I think you are such a good are trying your best to support your son during this rough period of time. I remember thinking the same thing about finding my daughter a club when she was feeling very similarly last year. I desperately wanted my daughter to find her own tribe of people she could connect with. I even tried starting a group at a library for young people into the same thinking and writing.  It did t help too much though because her depression was just too deep to get that far with it.

We ended up getting her meds, having weekly sessions with a communications focused therapist in Oakland,  having her go to the hospital for several days when things got bad enough, and then a breakthrough as meds started to kick in , we started to go to DBT at Clearwater in Oakland (she needed new skills and so did we as parents) and we started volunteering together at an animal shelter each weekend (4hours each week) to get out of the house. My daughter happens to like cats so volunteering at the SPCA in Oakland was helpful for her (and me!). We also got her a cat that she took care of which she loved. 
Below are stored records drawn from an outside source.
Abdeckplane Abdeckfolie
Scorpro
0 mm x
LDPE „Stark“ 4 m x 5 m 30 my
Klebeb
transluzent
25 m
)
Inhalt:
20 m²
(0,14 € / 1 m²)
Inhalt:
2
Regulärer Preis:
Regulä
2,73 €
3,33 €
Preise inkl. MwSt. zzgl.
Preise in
A year later, things are much better and my daughter still has her ups and downs and struggles with social connections at times but we both have better coping skills and know what to do right when there is a hint of depression coming on.

I know this is soooo hard. It sounds like you are on the right track loving him so much and searching for something that will work for him. Good luck momma! 

I also have a 22 year-old son who, in many regards, is similar to yours, but who opted not to attend college. His passions are music and design, and he spends every single day pursuing these interests. My dream was always for him to earn a degree in a creative field and to find a satisfying job. Much of me still wants this for him; but when I see how animated and completely involved he is in what he’s doing, I am happy.  So, my recommendation is that you encourage your son to (in Joseph Campbell’s words) “follow his bliss.”  Help him pursue WHATEVER excites him and gives him joy. Our sons are young and they can figure out life’s practicalities when they must, but for as long as they are able, I believe they should be delirious with their ideas and surges of inspiration.